Bu sözlerin anlamı gayet açık. Çin’e ve onun yaptıklarını görmezden gelen çıkar gruplarına, neoliberalliği savunmadan önce liberal olmak gerekir, insan hakları ilkelerini uygulamak gerekir, deniyor. Bu sözler bir ders niteliği taşıyor. Üstelik, Pompeo’nun sözlerinde özellikle bazı uygulamaları ile şaibeli görülen Dünya Ticaret örgütü vurgusu var, bu sözler Çin’e olduğu kadar onunla çıkar elde eden kesimlere de bir çıkış anlamı taşıyor. Pompeo şöyle sürdürüyor: “Pekin’in ideolojik ve siyasi açıdan özgür uluslara ne kadar düşman olduğunu çok hafife aldık. Şimdi bütün dünya bu gerçeğe uyanıyor.”

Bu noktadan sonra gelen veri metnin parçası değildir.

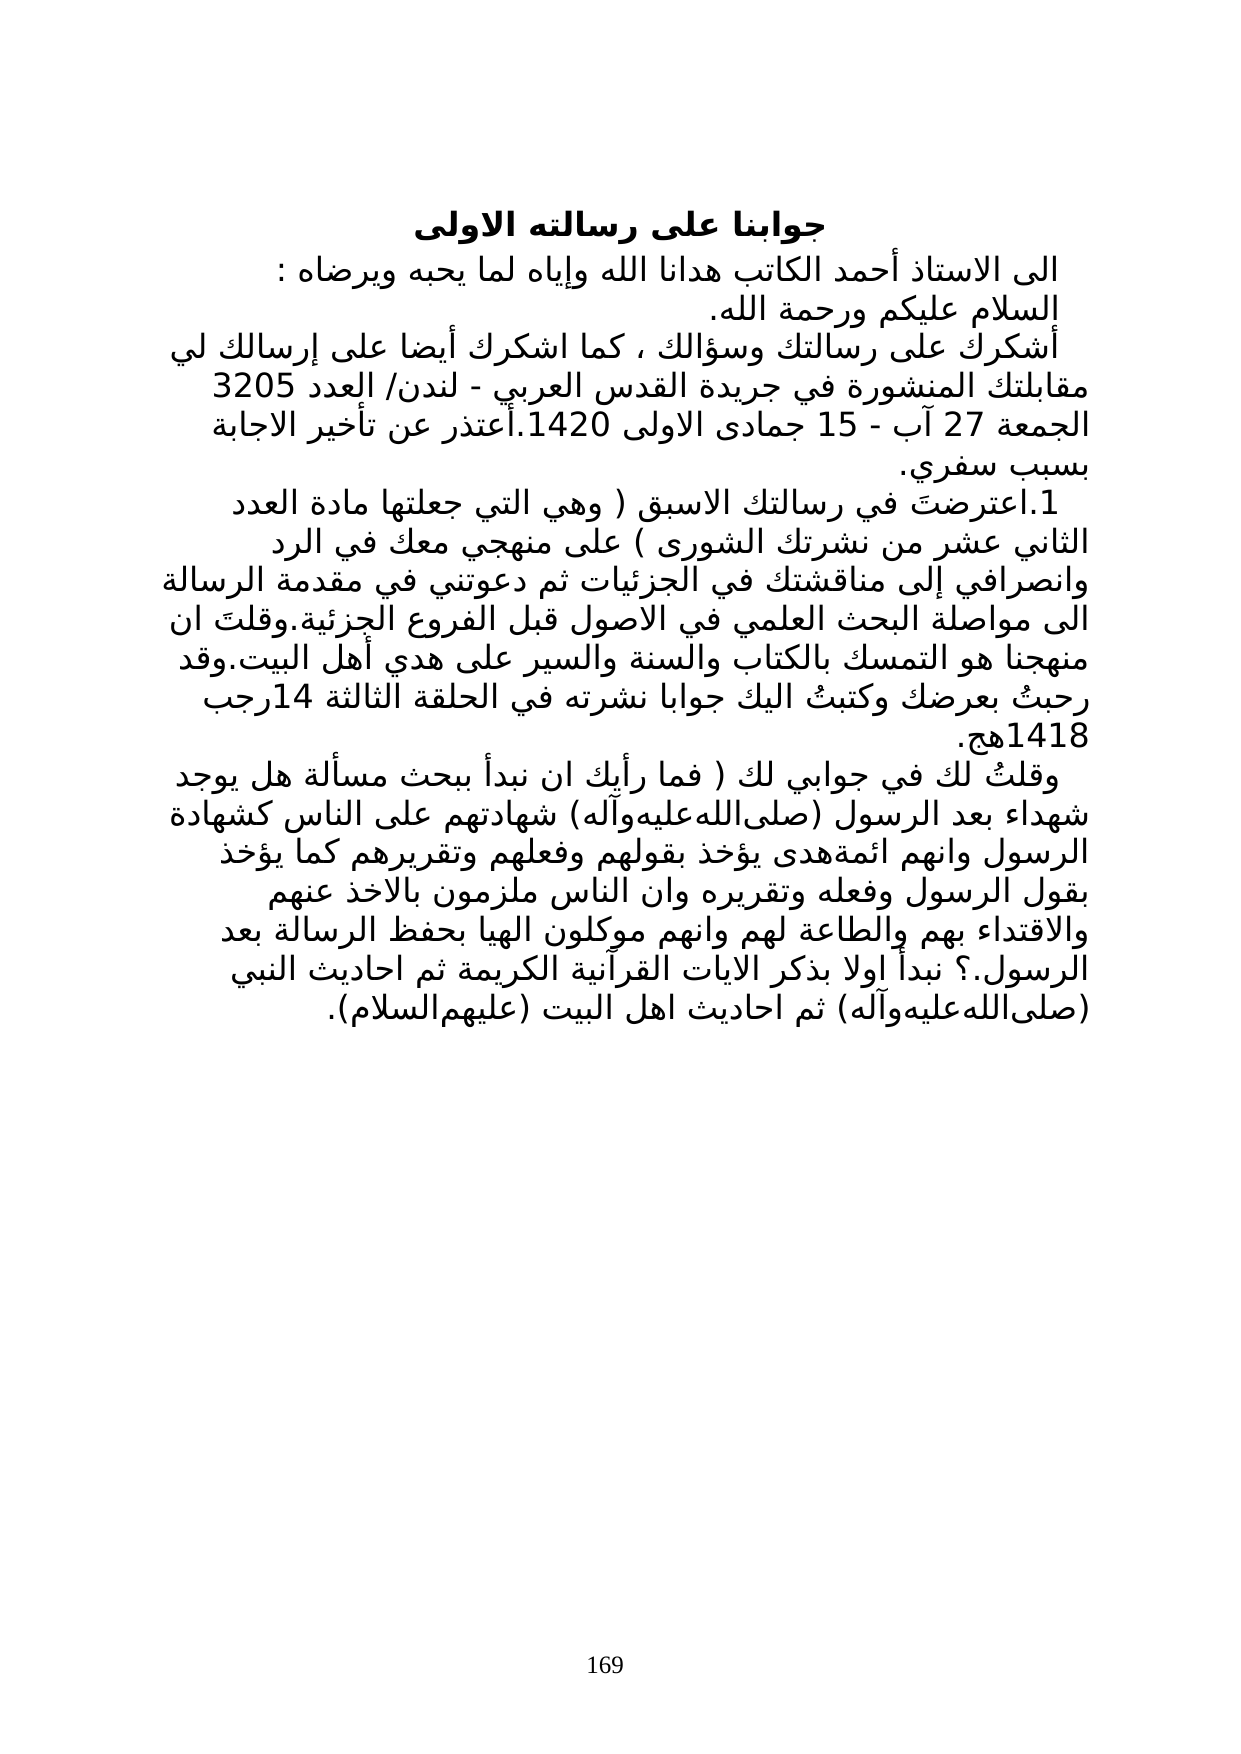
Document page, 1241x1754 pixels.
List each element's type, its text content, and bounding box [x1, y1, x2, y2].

Böyle bir raporda görmek istediğim bir diğer bir konu da Tayvan anlaşmazlı konusudur. ABD ve Çin arasında potansiyel ve somut sorun sahası budur. Beyaz Saray’ın Çin raporunu yayımladığı gün, ABD Dışişleri Bakanlığı da Tayvan ordusuna gelişmiş torpido satışına onay verdi. Dışişleri Bakanlığı’ndan yapılan açıklamada, “Tayvan’a güvenliğini geliştirecek ve bölgede siyasi istikrar, askeri denge ve ekonomik ilerlemenin korunmasını sağlayacak 180 milyon dolarlık ağır torpido, yedek parça, destek ve test ekipmanı satışı konusunda Kongre’nin bilgilendirildiği,” belirtiliyor. Tayvan’ı isyancı bir Çin vilayeti olarak gören Pekin’in bu adıma sert tepki göstermesine kesin gözüyle bakılıyor.
Mayısın 19’unda yayımlanan Savaş Üzerine Konuşmak başlıklı bir yazım vardı, bu raporla ifade edilen hususları nasıl işaret ettiğimi oradan takip edebilirsiniz. İşler tırmanıyor, iki senaryo var ya Trump ile ya da Trump olmadan!